▶ **Input for this task**

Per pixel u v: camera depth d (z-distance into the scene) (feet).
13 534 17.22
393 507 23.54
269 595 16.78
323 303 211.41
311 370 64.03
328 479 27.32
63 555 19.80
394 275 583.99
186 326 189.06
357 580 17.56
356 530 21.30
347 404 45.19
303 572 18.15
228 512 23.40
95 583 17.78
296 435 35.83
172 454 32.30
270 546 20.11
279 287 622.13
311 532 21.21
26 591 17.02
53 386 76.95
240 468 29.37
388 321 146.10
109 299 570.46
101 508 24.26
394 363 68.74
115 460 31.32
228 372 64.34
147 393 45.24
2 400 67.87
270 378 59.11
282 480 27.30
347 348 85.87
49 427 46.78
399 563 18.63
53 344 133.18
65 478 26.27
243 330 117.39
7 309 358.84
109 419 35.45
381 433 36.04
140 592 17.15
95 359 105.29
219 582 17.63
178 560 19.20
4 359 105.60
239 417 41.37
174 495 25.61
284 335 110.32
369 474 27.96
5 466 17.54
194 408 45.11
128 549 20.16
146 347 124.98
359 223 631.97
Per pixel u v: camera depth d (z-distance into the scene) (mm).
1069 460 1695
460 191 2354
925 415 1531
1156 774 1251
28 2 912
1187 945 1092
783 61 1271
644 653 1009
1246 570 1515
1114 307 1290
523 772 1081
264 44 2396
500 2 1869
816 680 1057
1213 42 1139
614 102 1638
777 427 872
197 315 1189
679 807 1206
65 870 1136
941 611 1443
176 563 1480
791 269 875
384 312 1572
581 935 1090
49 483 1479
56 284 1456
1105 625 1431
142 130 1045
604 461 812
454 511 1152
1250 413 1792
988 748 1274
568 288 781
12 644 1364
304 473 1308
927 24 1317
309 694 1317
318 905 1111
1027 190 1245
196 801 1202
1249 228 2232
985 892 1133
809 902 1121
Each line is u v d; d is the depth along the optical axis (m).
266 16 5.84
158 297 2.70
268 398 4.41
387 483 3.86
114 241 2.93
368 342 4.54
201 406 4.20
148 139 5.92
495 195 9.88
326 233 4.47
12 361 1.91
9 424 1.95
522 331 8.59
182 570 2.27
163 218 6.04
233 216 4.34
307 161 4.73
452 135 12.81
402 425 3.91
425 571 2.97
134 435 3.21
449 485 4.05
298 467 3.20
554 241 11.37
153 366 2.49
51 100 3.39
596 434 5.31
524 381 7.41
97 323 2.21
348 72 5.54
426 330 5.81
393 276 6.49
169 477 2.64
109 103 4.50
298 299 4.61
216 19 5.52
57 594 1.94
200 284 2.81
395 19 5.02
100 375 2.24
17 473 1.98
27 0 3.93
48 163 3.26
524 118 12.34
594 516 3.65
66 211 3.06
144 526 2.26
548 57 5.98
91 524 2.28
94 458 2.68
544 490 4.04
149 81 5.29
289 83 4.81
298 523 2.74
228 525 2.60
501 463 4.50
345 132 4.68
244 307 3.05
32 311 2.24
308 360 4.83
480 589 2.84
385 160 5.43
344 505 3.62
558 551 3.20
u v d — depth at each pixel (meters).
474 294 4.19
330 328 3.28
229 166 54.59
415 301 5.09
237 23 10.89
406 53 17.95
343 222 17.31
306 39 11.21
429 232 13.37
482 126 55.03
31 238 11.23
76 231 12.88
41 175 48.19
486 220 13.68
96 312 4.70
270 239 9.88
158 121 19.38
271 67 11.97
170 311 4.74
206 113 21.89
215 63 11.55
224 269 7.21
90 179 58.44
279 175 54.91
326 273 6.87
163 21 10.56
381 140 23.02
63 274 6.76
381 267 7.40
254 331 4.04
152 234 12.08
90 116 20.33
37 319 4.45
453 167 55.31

▶ **Task directions**
Write out every entry word for word.

▶ **Your solution**
Per pixel u v: camera depth d (z-distance into the scene) (feet).
13 534 17.22
393 507 23.54
269 595 16.78
323 303 211.41
311 370 64.03
328 479 27.32
63 555 19.80
394 275 583.99
186 326 189.06
357 580 17.56
356 530 21.30
347 404 45.19
303 572 18.15
228 512 23.40
95 583 17.78
296 435 35.83
172 454 32.30
270 546 20.11
279 287 622.13
311 532 21.21
26 591 17.02
53 386 76.95
240 468 29.37
388 321 146.10
109 299 570.46
101 508 24.26
394 363 68.74
115 460 31.32
228 372 64.34
147 393 45.24
2 400 67.87
270 378 59.11
282 480 27.30
347 348 85.87
49 427 46.78
399 563 18.63
53 344 133.18
65 478 26.27
243 330 117.39
7 309 358.84
109 419 35.45
381 433 36.04
140 592 17.15
95 359 105.29
219 582 17.63
178 560 19.20
4 359 105.60
239 417 41.37
174 495 25.61
284 335 110.32
369 474 27.96
5 466 17.54
194 408 45.11
128 549 20.16
146 347 124.98
359 223 631.97
Per pixel u v: camera depth d (z-distance into the scene) (mm).
1069 460 1695
460 191 2354
925 415 1531
1156 774 1251
28 2 912
1187 945 1092
783 61 1271
644 653 1009
1246 570 1515
1114 307 1290
523 772 1081
264 44 2396
500 2 1869
816 680 1057
1213 42 1139
614 102 1638
777 427 872
197 315 1189
679 807 1206
65 870 1136
941 611 1443
176 563 1480
791 269 875
384 312 1572
581 935 1090
49 483 1479
56 284 1456
1105 625 1431
142 130 1045
604 461 812
454 511 1152
1250 413 1792
988 748 1274
568 288 781
12 644 1364
304 473 1308
927 24 1317
309 694 1317
318 905 1111
1027 190 1245
196 801 1202
1249 228 2232
985 892 1133
809 902 1121
Each line is u v d; d is the depth along the optical axis (m).
266 16 5.84
158 297 2.70
268 398 4.41
387 483 3.86
114 241 2.93
368 342 4.54
201 406 4.20
148 139 5.92
495 195 9.88
326 233 4.47
12 361 1.91
9 424 1.95
522 331 8.59
182 570 2.27
163 218 6.04
233 216 4.34
307 161 4.73
452 135 12.81
402 425 3.91
425 571 2.97
134 435 3.21
449 485 4.05
298 467 3.20
554 241 11.37
153 366 2.49
51 100 3.39
596 434 5.31
524 381 7.41
97 323 2.21
348 72 5.54
426 330 5.81
393 276 6.49
169 477 2.64
109 103 4.50
298 299 4.61
216 19 5.52
57 594 1.94
200 284 2.81
395 19 5.02
100 375 2.24
17 473 1.98
27 0 3.93
48 163 3.26
524 118 12.34
594 516 3.65
66 211 3.06
144 526 2.26
548 57 5.98
91 524 2.28
94 458 2.68
544 490 4.04
149 81 5.29
289 83 4.81
298 523 2.74
228 525 2.60
501 463 4.50
345 132 4.68
244 307 3.05
32 311 2.24
308 360 4.83
480 589 2.84
385 160 5.43
344 505 3.62
558 551 3.20
u v d — depth at each pixel (meters).
474 294 4.19
330 328 3.28
229 166 54.59
415 301 5.09
237 23 10.89
406 53 17.95
343 222 17.31
306 39 11.21
429 232 13.37
482 126 55.03
31 238 11.23
76 231 12.88
41 175 48.19
486 220 13.68
96 312 4.70
270 239 9.88
158 121 19.38
271 67 11.97
170 311 4.74
206 113 21.89
215 63 11.55
224 269 7.21
90 179 58.44
279 175 54.91
326 273 6.87
163 21 10.56
381 140 23.02
63 274 6.76
381 267 7.40
254 331 4.04
152 234 12.08
90 116 20.33
37 319 4.45
453 167 55.31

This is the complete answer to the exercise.